Severed is very reliant on these latter events as big dramatic moments, which does get a bit wearing: when it comes to waves of monsters piling through the walls, sometimes more ends up being less. The environments are not very exciting, mainly because they're familiar but partially because Gabe's journey takes him through some of the less interesting parts of the Sprawl. I think he goes to some new places along the way, but as one mine shaft or hospital corridor is pretty similar to another it's hard to tell a lot of the time.

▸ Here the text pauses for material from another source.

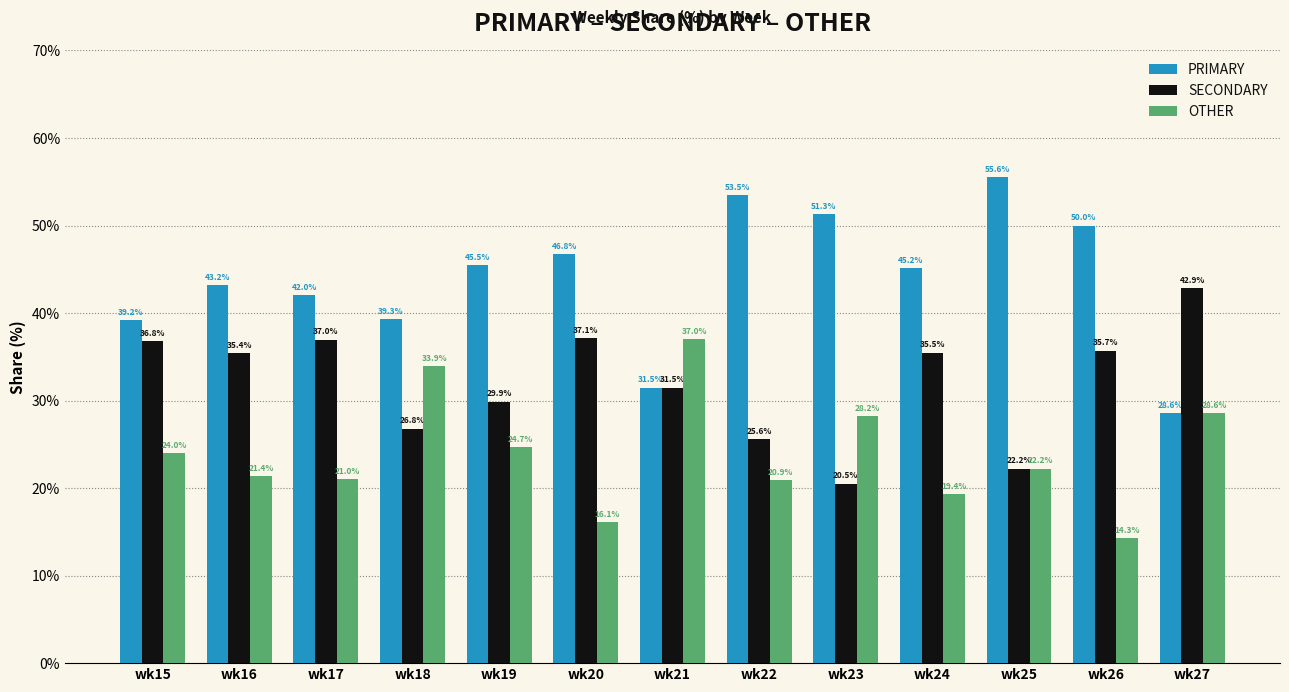

How many groups of bars are there?

13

That sounds a bit facetious, and might imply that I think Severed is bad, which is not my intention: Severed presents two perfectly efficient and enjoyable additional chapters of the Dead Space saga, providing a chance for fans to catch up with the Extraction characters. There's a good few hours of Necromorph-dismembering fun to be had here, and there are a couple of good, chunky set-pieces to enjoy.
If you're gagging for new material, then Severed is well worth a look.
However it does feel small scale compared to the scope and variety of the core Dead Space 2, and while I'm usually a big fan of DLC it is notable that all those additional missions for the Resident Evil and Silent Hill games were unlocks that became available when you completed the game, while Severed requires a separate purchase.
Put in those terms it feels slight, not in terms of hours of play or quality of execution, but in terms of what it adds to the Dead Space 2 experience. Having chewed my way through Severed, I decided to restart Dead Space 2 while the disc was still in the 360, and found myself enjoying the main game on a second playthrough as much, if not more, than I did playing the two DLC chapters for the first time.
If you're a big fan of Gabe and Lexine, or have simply squeezed all the possible juice out of the core Dead Space 2 game and are gagging for new material, then Severed is well worth a look.
However, for most of us I suspect Dead Space 2 in all its bombastic blockbuster glory is quite enough game to be getting on with, and by comparison Severed is a brief and inessential supplement.